++++ DATASET ENTRIES

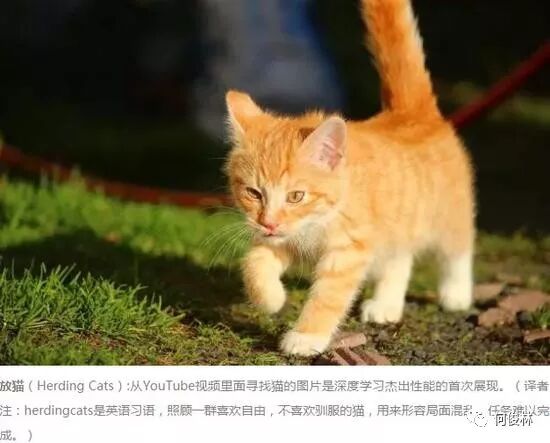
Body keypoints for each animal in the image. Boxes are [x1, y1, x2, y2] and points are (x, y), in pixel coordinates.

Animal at [224, 0, 475, 356]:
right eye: (254, 193)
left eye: (296, 196)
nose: (269, 222)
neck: (320, 220)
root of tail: (412, 113)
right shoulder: (282, 237)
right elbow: (255, 260)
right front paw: (271, 298)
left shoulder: (348, 251)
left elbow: (328, 296)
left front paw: (307, 336)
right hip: (398, 222)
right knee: (400, 259)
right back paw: (386, 304)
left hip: (448, 213)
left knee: (458, 248)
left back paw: (456, 293)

++++++++

Where pictures sit among the data above, omit them, and output the rest exactly.

• [SOLUTION TO THE PROBLEM]
Body keypoints for each animal in the image. Boxes are [x1, y1, x2, y2] and points are (x, y), in pixel coordinates.

Animal at [224, 0, 475, 356]:
right eye: (254, 193)
left eye: (296, 196)
nose: (269, 222)
neck: (320, 220)
root of tail: (412, 113)
right shoulder: (282, 237)
right elbow: (255, 260)
right front paw: (271, 298)
left shoulder: (348, 251)
left elbow: (328, 296)
left front paw: (307, 336)
right hip: (398, 222)
right knee: (400, 259)
right back paw: (386, 304)
left hip: (448, 213)
left knee: (458, 248)
left back paw: (456, 293)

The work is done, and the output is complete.